“Law and History Reject Unlimited Legislative Power”
December 14, 2022
For the generation that framed and adopted the Constitution, legislative despotism was not merely theoretical, but real. The Founders’ fears were drawn from their experience under Parliament, which saddled an aspiring Republic with laws that violated their rights and liberties and denied their goal of independence. Henry Adams, the preeminent historian of the founding period, observed, “a great majority of the American people shared the same fears of despotic government.”
Suspicion of legislative power was exacerbated in the years following the Declaration of Independence by the fact that early state constitutions vested virtually unchecked powers in the state legislatures. The untested confidence of Americans that “their” legislators, elected by the “people,” unlike English representatives, would not betray fundamental values, principles and freedoms, was soon shaken.
Thomas Jefferson, writing in 1781, blamed Americans’ inexperience and naivete in “the science of government” for writing state constitutions that concentrated power in the legislative branch which, he noted, represented “precisely the definition of despotic government.” He added, “an elective despotism was not the government we fought for,” in undertaking the revolution.
The corruption of early state legislatures, it was widely acknowledged at the time, constituted a primary reason for convening the Constitutional Convention. James Madison noted that there had been a tendency to “throw all power into the legislative vortex. If no effective checks be devised for restraining the instability and encroachments of the latter, a revolution would be inevitable.” In a letter to Jefferson, written on October 24, 1787, Madison stated that the “injustice” of state laws represented a “frequent and flagrant alarm to the most steadfast friends of Republicanism.”
Among the “effective checks” on what delegates to the Convention variously described as legislative usurpation, tyranny and despotism, was the power of judicial review. This pillar of constitutionalism and the rule of law countered the lingering but significant influence in the United States of Sir William Blackstone’s emphasis on the “legislative absolutism” of Parliament in England. The availability of judicial review, the Framers believed, would check both the theory and practice of legislative supremacy.
There is, in our time, irony in the fact that delegates to the Philadelphia Convention and the North Carolina State Ratifying Convention were among the most passionate champions of curbing legislative power. Their enthusiasm and advocacy resonate today, as the nation closely watches the U.S. Supreme Court in its handling of a North Carolina case, Moore v. Harper, in which the Speaker of the North Carolina House of Representatives, on behalf of the state legislature, claims that North Carolina courts and, indeed, the North Carolina Constitution, are disabled by the Independent State Legislature theory from limiting the legislature’s exercise in flagrant gerrymandering.

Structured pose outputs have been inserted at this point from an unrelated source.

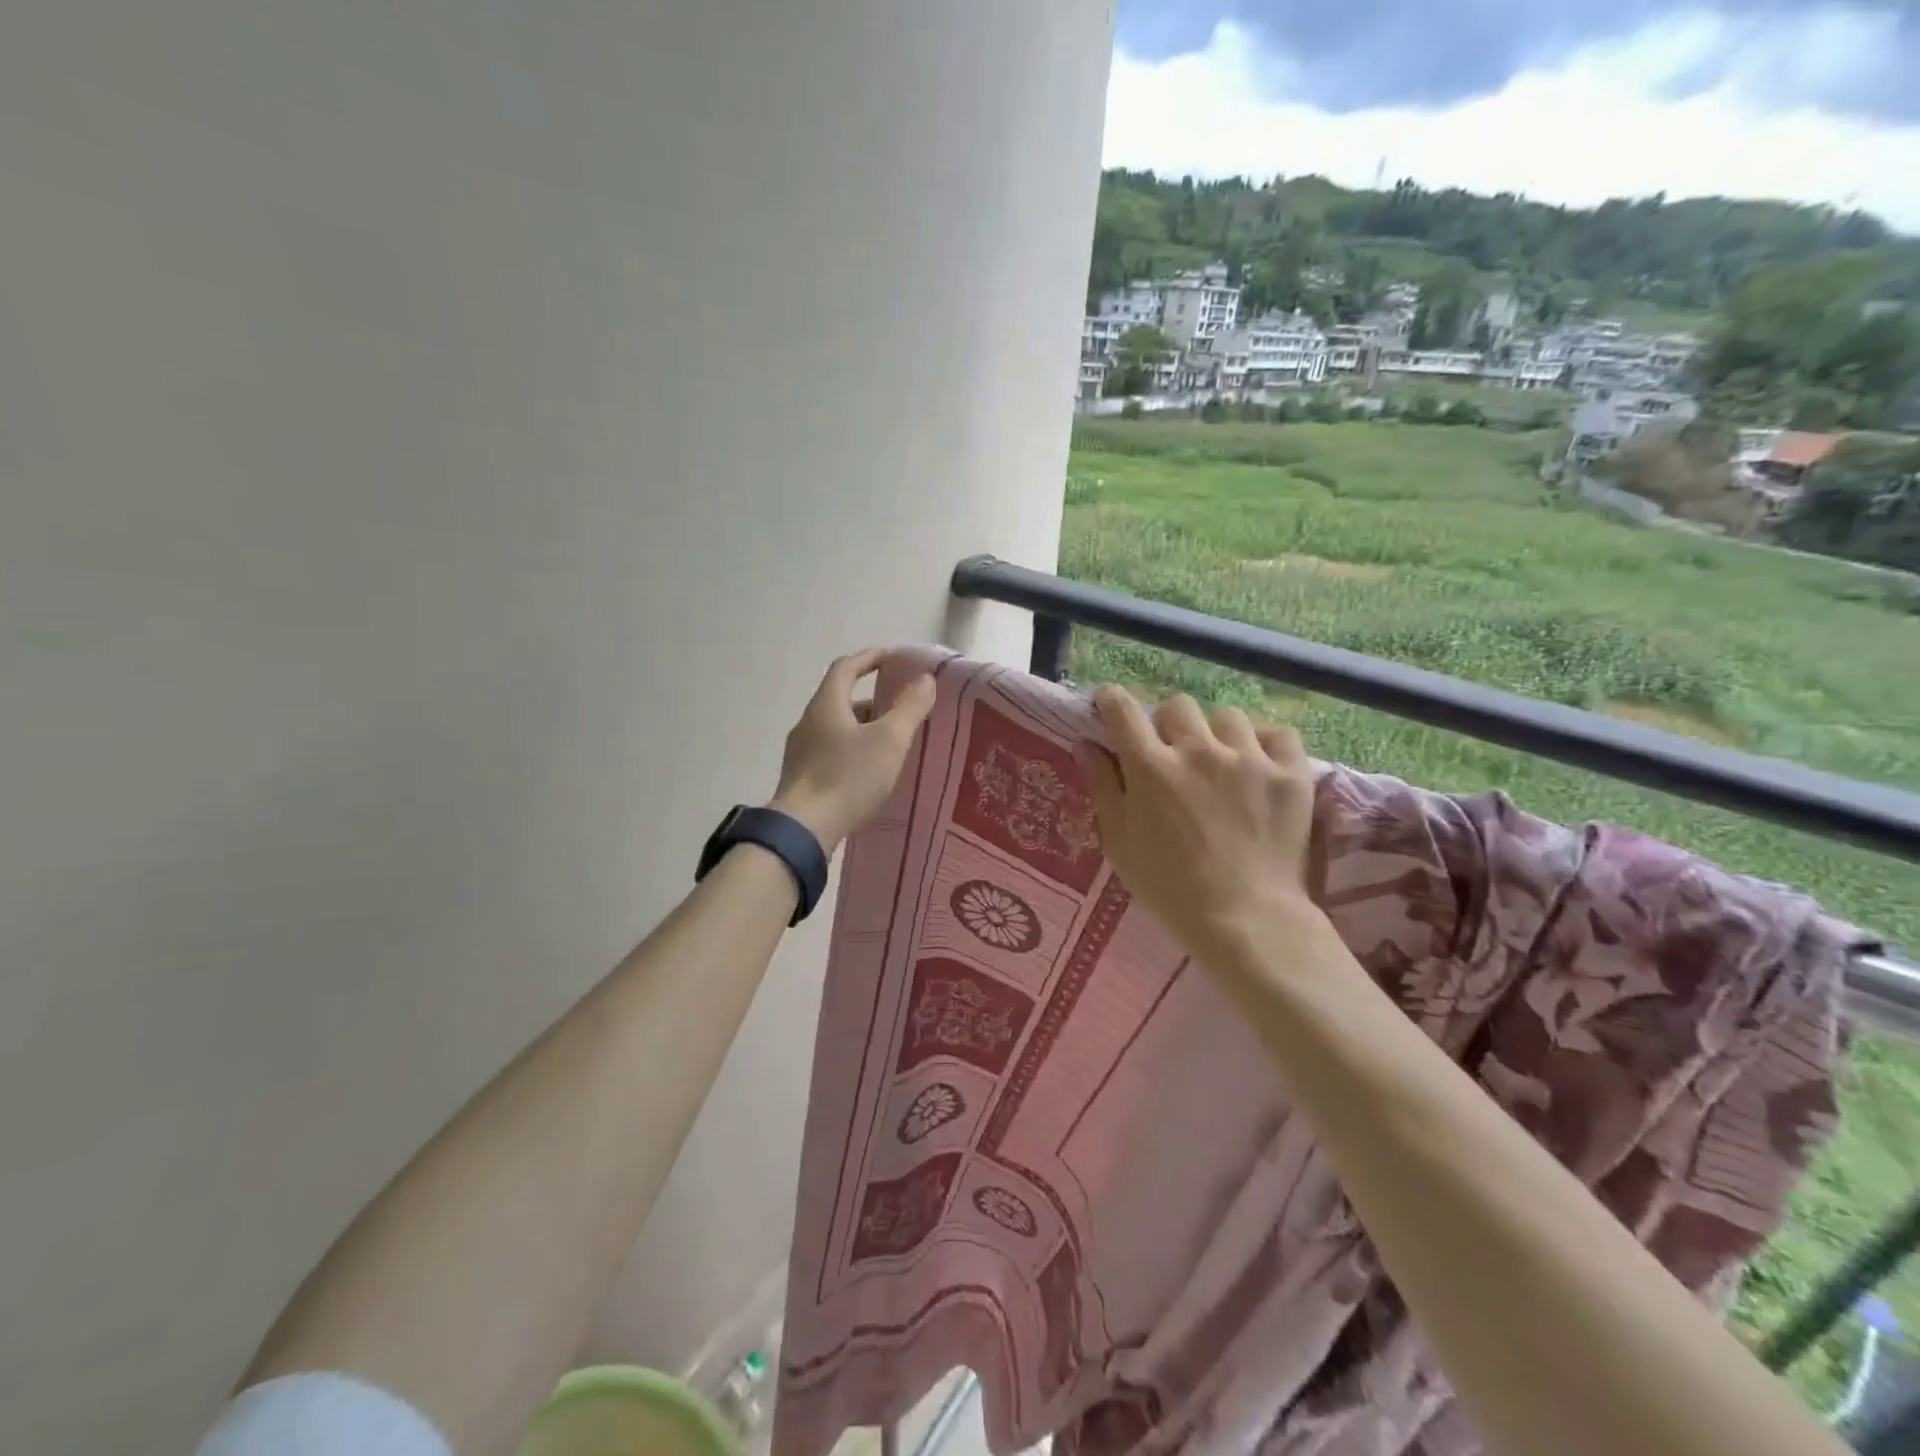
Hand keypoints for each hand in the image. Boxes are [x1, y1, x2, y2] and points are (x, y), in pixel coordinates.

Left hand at [770, 650, 935, 851]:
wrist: (803, 830)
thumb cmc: (848, 777)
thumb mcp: (889, 740)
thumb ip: (909, 707)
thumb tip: (925, 679)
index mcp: (826, 705)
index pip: (845, 668)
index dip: (869, 658)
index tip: (891, 658)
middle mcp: (808, 723)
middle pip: (840, 700)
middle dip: (872, 701)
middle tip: (901, 710)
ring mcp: (801, 753)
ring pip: (836, 730)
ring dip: (863, 730)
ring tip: (891, 745)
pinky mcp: (801, 780)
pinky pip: (831, 754)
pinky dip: (853, 752)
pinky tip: (870, 774)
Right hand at [1076, 686, 1326, 975]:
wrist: (1246, 921)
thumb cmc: (1170, 889)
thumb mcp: (1120, 843)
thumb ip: (1102, 787)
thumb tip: (1085, 744)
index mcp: (1151, 768)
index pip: (1123, 709)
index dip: (1112, 700)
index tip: (1110, 706)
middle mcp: (1198, 751)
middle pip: (1177, 705)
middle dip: (1167, 723)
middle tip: (1172, 751)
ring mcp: (1248, 759)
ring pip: (1227, 716)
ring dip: (1216, 734)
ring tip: (1221, 762)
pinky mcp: (1290, 774)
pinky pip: (1278, 733)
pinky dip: (1266, 744)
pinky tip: (1259, 766)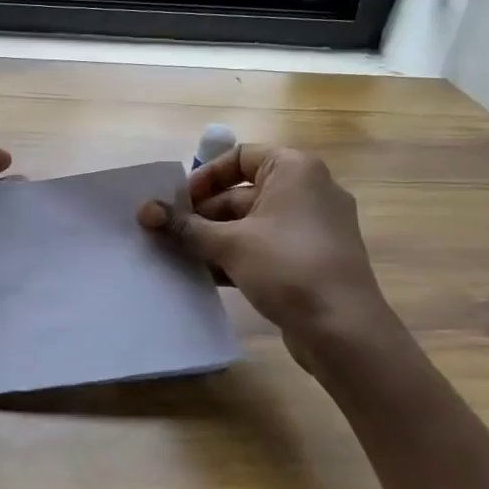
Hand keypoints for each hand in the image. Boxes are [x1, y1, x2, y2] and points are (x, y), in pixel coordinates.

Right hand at [138, 143, 389, 363]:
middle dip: (202, 214)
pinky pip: (265, 246)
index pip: (239, 157)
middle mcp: (307, 190)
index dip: (204, 177)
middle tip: (167, 234)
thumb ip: (184, 226)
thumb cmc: (287, 268)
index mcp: (294, 170)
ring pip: (251, 223)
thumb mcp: (229, 244)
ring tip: (178, 256)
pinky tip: (205, 275)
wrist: (344, 331)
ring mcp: (312, 227)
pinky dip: (236, 255)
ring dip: (214, 238)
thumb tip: (144, 210)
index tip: (177, 203)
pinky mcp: (310, 259)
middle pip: (241, 192)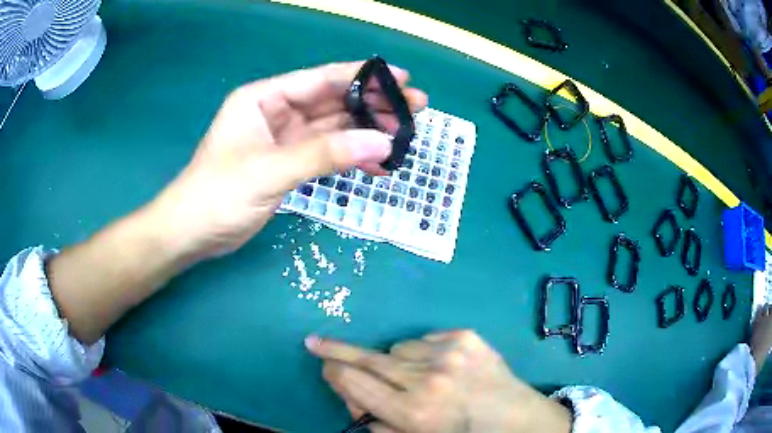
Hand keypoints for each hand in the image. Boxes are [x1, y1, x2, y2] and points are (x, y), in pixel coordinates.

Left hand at [149, 61, 426, 260]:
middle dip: (372, 105)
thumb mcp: (270, 169)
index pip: (320, 79)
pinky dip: (350, 158)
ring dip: (366, 132)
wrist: (193, 233)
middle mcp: (275, 113)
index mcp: (264, 98)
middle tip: (414, 108)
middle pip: (332, 102)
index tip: (401, 78)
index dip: (362, 77)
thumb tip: (382, 142)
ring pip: (333, 129)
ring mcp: (283, 140)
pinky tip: (376, 162)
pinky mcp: (288, 165)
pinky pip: (326, 155)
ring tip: (404, 135)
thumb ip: (324, 154)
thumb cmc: (218, 193)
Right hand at [306, 330, 572, 432]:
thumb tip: (351, 393)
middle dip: (337, 351)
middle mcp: (427, 380)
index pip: (355, 383)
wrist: (515, 418)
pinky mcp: (465, 337)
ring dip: (396, 361)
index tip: (324, 366)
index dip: (334, 373)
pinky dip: (424, 352)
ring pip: (396, 347)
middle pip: (367, 358)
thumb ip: (377, 422)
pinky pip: (425, 338)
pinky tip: (443, 366)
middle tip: (315, 341)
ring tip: (419, 376)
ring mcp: (448, 353)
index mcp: (413, 413)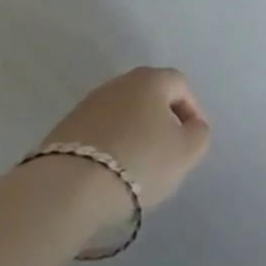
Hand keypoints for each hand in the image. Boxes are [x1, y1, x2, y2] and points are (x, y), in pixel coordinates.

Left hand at [40, 67, 211, 210]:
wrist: (69, 186)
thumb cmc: (138, 161)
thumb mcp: (185, 152)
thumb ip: (199, 134)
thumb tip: (192, 126)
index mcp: (151, 79)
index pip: (181, 85)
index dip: (192, 110)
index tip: (193, 139)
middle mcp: (120, 82)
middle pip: (150, 97)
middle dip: (162, 121)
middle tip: (168, 152)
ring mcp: (89, 103)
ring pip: (123, 114)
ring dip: (135, 133)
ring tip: (138, 166)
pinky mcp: (66, 127)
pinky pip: (100, 132)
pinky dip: (111, 146)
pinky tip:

Moore v. Harper is a case layered with various legal issues. The North Carolina Supreme Court held the legislature’s redistricting map as an exercise in extreme, partisan gerrymandering, “egregious, flagrant and unconstitutional.” The legislature is appealing the decision to the U.S. Supreme Court.
Our immediate interest is with the question of whether state legislatures, in this case, North Carolina, may create congressional redistricting maps and, more broadly, pass laws governing the time, place and manner of elections that are unconstrained by the state constitution and state courts. North Carolina’s theory—Blackstone’s theory of legislative supremacy—was demonstrably rejected by the Framers of the Constitution, yet it is in full sprint in North Carolina.
The implications for American Constitutionalism are grave. If the Supreme Court decides, probably in June of 2023, to uphold the legislature’s assertions, then the legislature’s preferences on matters of federal elections will be unimpeded by judicial review, as well as the text, structure and history of the Constitution. Consequently, state courts, state governors and redistricting commissions could be deprived of their respective roles in the election process, including their participation in invalidating, vetoing and drawing congressional maps. Once a political party obtained a majority, it would be extremely difficult to dislodge it from power, essentially ending competitive races.
If the U.S. Supreme Court were to overrule the state supreme court decision, it would mark a historic break from the principles and traditions of federalism which, among other practices, reflects a 200-year-old understanding that the High Tribunal will defer to state court interpretations of state law. Given that state authority is at its highest pitch when a state’s highest court contemplates and rules on its own constitution and state laws, it would be extremely awkward for the U.S. Supreme Court to say to the high court in North Carolina: You are wrong about your constitution. There is a better authority on the meaning of the North Carolina Constitution than the current state legislature. In 1786, James Iredell, one of the nation’s most acute legal theorists, a leading member of the state’s ratifying convention and one of the first Justices on the U.S. Supreme Court, remarked on the formation of the state constitution: We “considered how to impose restrictions on the legislature, to guard against the abuse of unlimited legislative power. We should have been guilty of the grossest folly, if in the same moment when we spurned at the insolent despotism of Great Britain, we established a despotic power among ourselves.”